After collecting the objects for years and planning and sketching the showcases one by one, Pamuk devoted himself completely to the museum during the spring and summer of 2011. “I never touched the novel I was working on for the whole 5-6 months. And that lost time is what the museum cost me,” he complains, adding, “But in the the end, when it was finished, I realized that I had had the happiest experience of my life. But what makes me most happy is that the museum has a soul independently of the book.” Regardless of the fact that the objects displayed in the museum are exactly those described in the book, and that the book actually constitutes the museum, as Pamuk himself points out, words are one thing, objects another.

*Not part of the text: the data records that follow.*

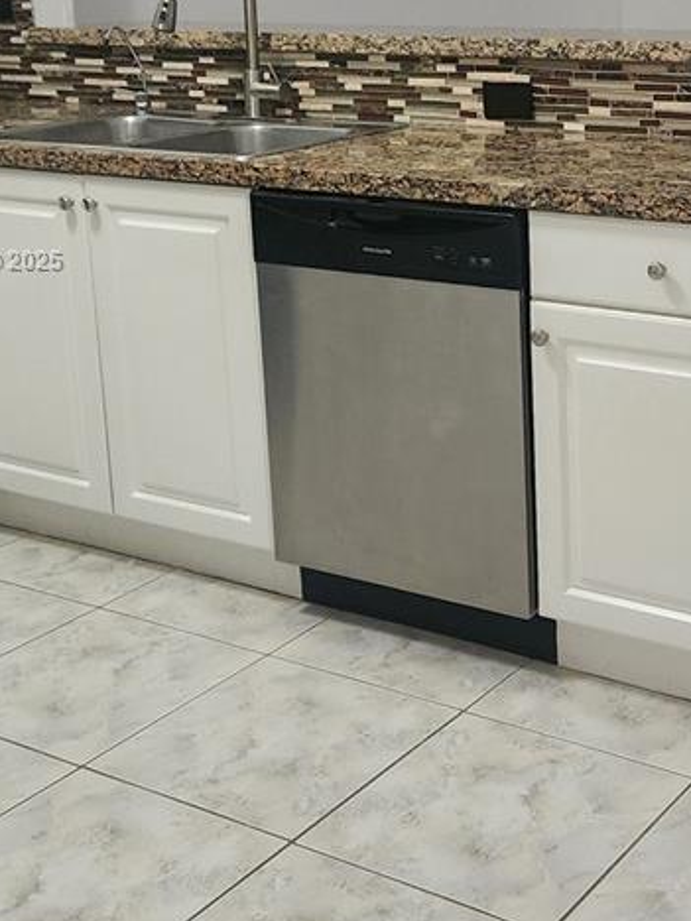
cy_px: 262
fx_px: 1570
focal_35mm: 59
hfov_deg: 24.3
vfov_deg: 32.2
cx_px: 587
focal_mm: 5.4
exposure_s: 1/120
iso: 1000
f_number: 1.8
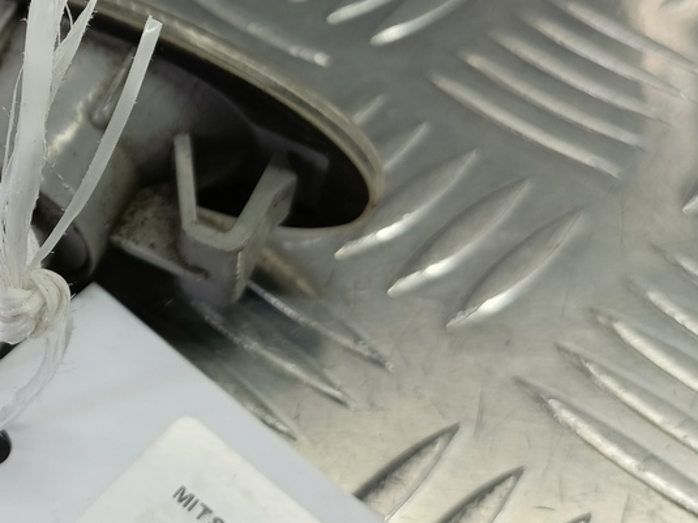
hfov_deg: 39.4
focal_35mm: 44
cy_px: 158
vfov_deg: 32.5
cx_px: 52
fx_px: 887
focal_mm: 4.11
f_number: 1.6
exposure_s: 1/50
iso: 105
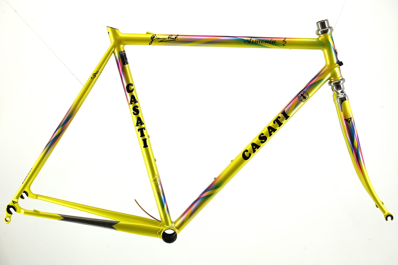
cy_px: 132
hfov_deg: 36.3
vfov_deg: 24.6
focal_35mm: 55
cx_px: 199
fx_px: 608
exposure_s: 1/50
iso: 250
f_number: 8
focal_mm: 55
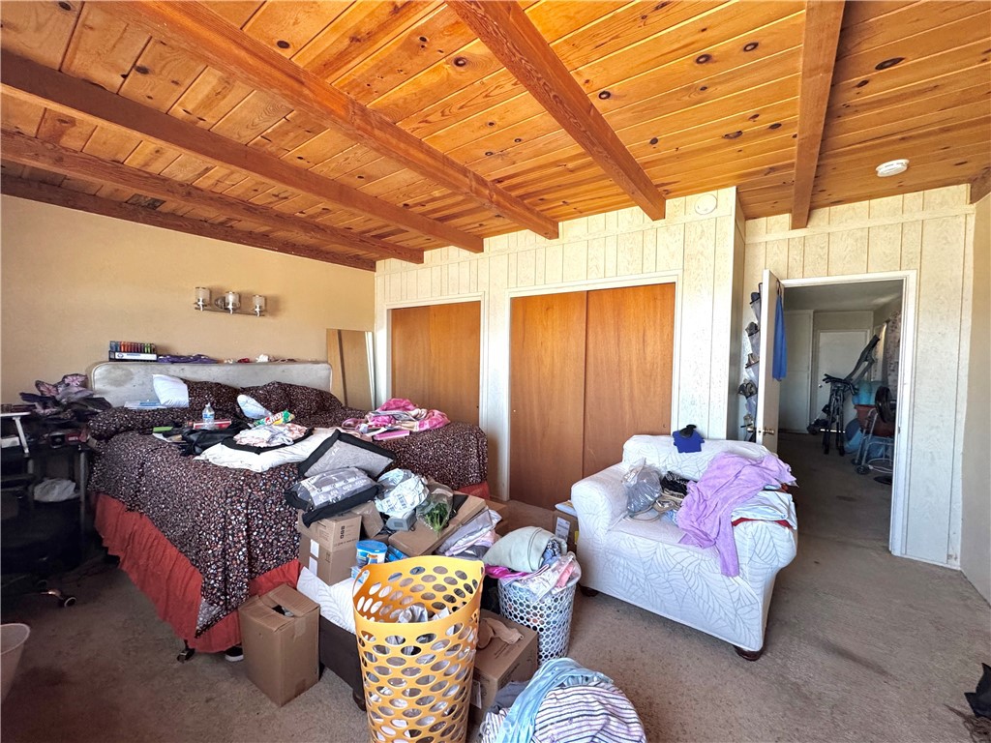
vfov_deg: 85.7
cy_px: 372
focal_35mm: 14
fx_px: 401
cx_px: 496
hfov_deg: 102.1
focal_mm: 2.22
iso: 320
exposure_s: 1/63
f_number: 2.2
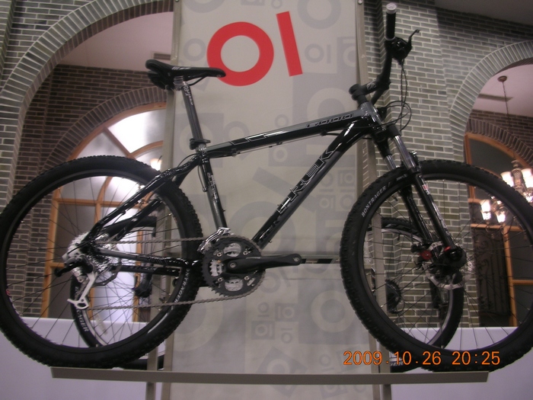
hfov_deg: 52.6
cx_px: 266
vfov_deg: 40.7
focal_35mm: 35
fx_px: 539
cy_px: 200
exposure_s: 1/5.7
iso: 50
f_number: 3
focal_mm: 5.8
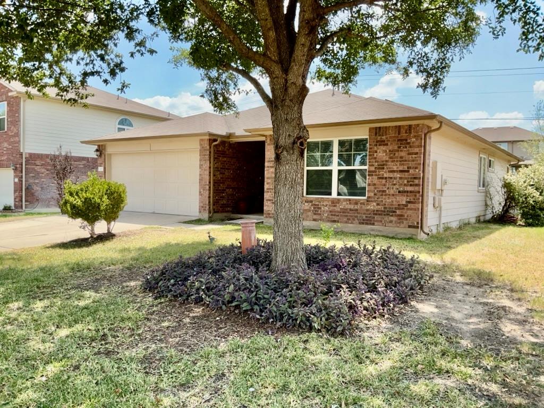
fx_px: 424
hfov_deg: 65.3
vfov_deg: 51.4
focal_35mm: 27
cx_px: 272
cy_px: 204
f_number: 1.8
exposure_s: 1/929
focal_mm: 3
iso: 32
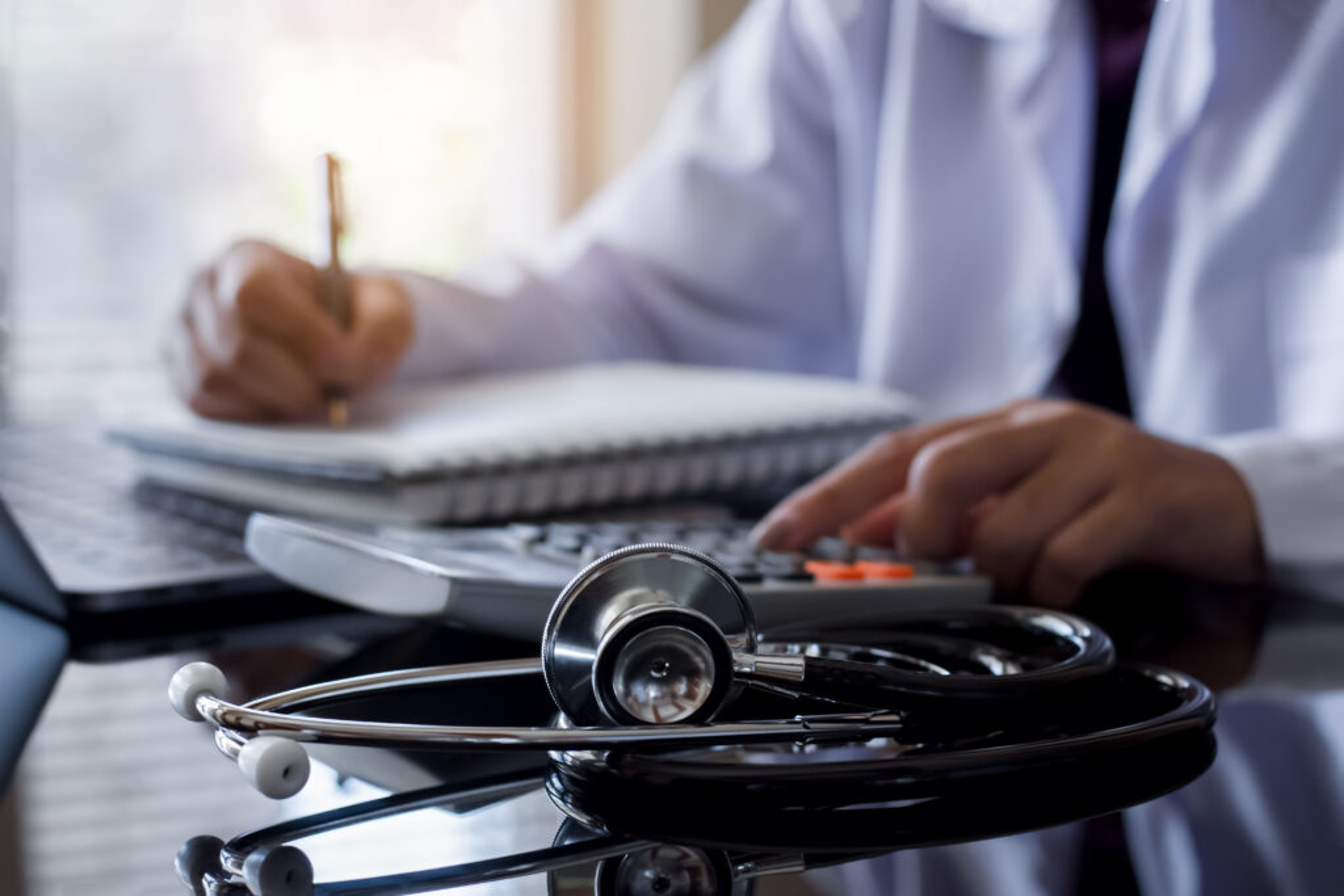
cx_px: 672
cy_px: 448
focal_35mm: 75
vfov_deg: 18.2
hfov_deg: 27.0
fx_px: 2800
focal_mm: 50
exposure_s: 1/100
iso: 250
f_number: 3.5
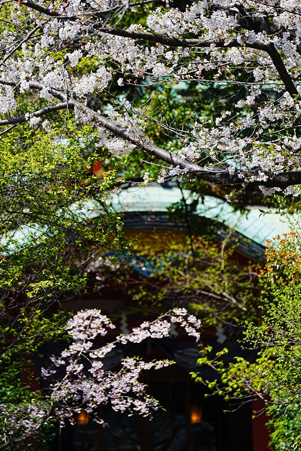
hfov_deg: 4.5
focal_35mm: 303
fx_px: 3798
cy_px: 226
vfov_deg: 6.8
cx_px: 153
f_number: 6.3
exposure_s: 1/400
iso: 100
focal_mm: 288
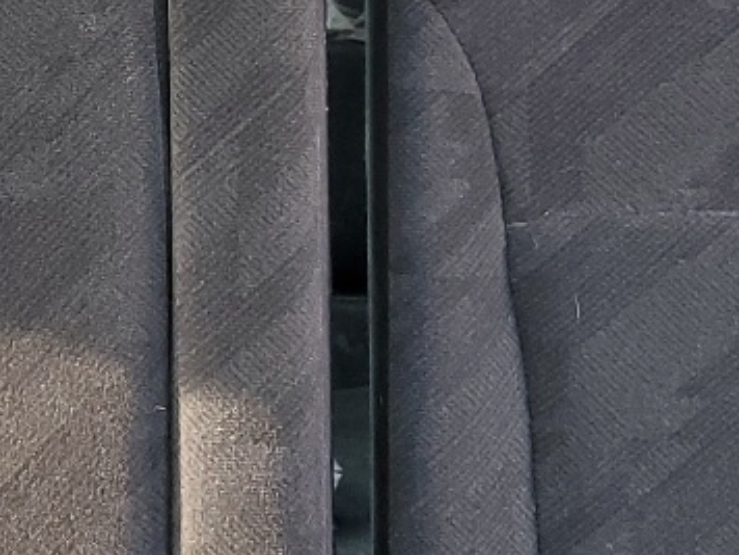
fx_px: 2498
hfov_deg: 16.6
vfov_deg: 12.5
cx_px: 73
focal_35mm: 117
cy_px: 35
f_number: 1.5
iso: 79
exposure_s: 1/120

Whether you read the book or not, there is another world here worth delving into.

So what do all these things mean? Pamuk’s short answer: “I don’t know, and I don’t want to know.” Then he digresses, “Between the ages of 7 and 22 I wanted to be a painter more than anything. In the end, I gave that dead painter lurking in the depths of my heart license, and he made the various visual arrangements.” He clarifies: “Like in the Thousand and One Nights, a genie got inside me and forced me to create a strange museum.”

One of the most exciting aspects of that strange museum is that it’s going to go on forever. At least for as long as Orhan Pamuk lives: “I’m going to complete the remaining 16 showcases and keep on adding new things here and there and do a whole lot more.” We ask what more he is going to add: “From now on,” he says, “I’m going to combine art and painting with literature, both in my books and in my museum. That’s all I know for now.”

The Museum of Innocence can handle a maximum of 70 visitors at one time, and you need to set aside a minimum of 40 minutes to do it justice. If you go with the novel, you can use the ticket inside the book. For more information:

Explaining the concept of time in the novel, Kemal says, “If we learn to think of life not as a fine line like Aristotle’s Time but as a series of intense moments of which we are reminded one by one by objects, then hanging around our sweetheart’s table for eight years will strike us not as something strange to make fun of but rather like the 1,593 happy evenings I spent at Füsun’s house.” The objects in the museum correspond to those moments and the line that unites them to the story. And uniting time, space and a museum is a great accomplishment

When we ask how much the museum cost, Pamuk replies, “I can’t tell you exactly how much it was, because I don’t know, and I don’t want to know. But there’s this: I built the museum with the money I’ve earned as a novelist with no financial support from anyone, and its cost far exceeded the Nobel Prize money.”